Walcher was born in Linz and joined the Society of Jesus in 1737. After studying theology and mathematics, he became particularly interested in mechanics and hydraulics.

== Career ==
He was ordained priest in 1748. He taught Hebrew at Graz and then studied mathematics and physics in Vienna and Linz.

From 1756 to 1773 he taught mechanics at the Theresian Academy in Vienna. After the abolition of the Jesuit order in 1773, he was put in charge of navigation on the Danube by Maria Theresa because of his expertise in hydraulics. He helped direct improvements in shipping and navigation based on the management of the Rhine.
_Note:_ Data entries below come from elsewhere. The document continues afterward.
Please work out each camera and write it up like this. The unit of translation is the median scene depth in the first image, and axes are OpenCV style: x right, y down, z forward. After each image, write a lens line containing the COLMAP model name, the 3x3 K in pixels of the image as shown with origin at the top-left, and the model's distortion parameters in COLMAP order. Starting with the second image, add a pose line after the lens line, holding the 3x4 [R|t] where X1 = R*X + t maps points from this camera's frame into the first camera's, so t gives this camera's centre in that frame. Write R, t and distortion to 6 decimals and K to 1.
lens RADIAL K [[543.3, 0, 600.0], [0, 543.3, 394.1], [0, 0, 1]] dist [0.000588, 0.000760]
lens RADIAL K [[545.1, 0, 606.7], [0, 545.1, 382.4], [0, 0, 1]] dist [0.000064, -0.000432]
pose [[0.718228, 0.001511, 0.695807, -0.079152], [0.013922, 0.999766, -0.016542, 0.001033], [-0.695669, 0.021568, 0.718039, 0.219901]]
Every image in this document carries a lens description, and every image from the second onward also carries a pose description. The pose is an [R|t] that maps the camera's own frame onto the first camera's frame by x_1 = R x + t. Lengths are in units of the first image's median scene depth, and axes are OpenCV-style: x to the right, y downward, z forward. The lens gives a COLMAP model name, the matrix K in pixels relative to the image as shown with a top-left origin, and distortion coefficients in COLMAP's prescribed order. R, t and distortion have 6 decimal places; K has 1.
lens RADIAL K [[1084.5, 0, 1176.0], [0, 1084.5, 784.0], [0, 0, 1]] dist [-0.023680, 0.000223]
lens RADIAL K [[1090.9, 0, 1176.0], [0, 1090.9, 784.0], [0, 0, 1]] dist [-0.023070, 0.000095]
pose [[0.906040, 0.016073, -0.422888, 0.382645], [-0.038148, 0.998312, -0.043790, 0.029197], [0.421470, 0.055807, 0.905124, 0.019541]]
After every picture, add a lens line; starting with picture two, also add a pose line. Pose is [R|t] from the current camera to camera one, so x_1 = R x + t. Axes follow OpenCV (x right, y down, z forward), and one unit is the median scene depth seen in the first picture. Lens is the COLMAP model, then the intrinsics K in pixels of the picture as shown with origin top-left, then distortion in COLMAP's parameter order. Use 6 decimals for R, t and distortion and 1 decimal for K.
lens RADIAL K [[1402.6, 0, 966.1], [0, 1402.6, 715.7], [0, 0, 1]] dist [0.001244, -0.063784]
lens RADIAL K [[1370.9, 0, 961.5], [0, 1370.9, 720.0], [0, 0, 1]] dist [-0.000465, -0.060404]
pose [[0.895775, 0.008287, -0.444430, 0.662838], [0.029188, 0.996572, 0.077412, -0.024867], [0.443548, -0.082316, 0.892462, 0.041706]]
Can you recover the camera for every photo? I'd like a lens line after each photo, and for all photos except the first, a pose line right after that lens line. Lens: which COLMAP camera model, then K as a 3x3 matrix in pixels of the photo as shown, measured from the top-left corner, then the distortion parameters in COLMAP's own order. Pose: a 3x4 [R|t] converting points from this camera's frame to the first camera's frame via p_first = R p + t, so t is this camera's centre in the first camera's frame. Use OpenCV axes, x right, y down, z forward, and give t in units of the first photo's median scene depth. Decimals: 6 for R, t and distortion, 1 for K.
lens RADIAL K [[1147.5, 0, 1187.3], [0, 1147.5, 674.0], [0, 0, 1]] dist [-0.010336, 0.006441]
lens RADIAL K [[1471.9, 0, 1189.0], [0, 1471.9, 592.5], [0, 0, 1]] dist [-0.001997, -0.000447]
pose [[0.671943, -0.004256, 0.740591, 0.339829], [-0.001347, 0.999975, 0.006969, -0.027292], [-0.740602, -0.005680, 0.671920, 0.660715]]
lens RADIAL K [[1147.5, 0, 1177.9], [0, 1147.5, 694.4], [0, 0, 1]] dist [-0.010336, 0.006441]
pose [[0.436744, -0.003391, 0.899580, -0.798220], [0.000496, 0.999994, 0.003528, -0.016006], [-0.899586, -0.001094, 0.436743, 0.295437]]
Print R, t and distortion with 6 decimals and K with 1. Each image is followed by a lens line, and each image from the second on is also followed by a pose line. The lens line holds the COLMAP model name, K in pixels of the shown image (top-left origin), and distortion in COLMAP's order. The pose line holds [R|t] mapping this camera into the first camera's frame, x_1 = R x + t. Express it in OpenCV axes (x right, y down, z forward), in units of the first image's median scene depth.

Under his direction several whirlpools in the Strudel rapids and dangerous rocky sections of the Wolfskügel and the Meisenkügel were cleared up. In 1771 he went to study the glaciers in the Oetzthal Alps which had threatened to break and cause damage. He published Nachrichten von den Eisbergen in Tyrol in 1773. In 1783 he designed a canal between the Vltava and the Danube by diverting the Rodl. The canal would start from the Moldau at Hohenfurth through the Haselgraben and reach Linz. This plan, however, was never realized.

== Later life, death, and legacy ==
In 1797 he was in charge of the mechanical museum of the Theresian Academy. His 50 years of priesthood was celebrated in Vienna in 1798. He became director of mathematics and physical sciences at the University of Vienna in 1802. The Walcherstraße in Vienna was named after him in 1897.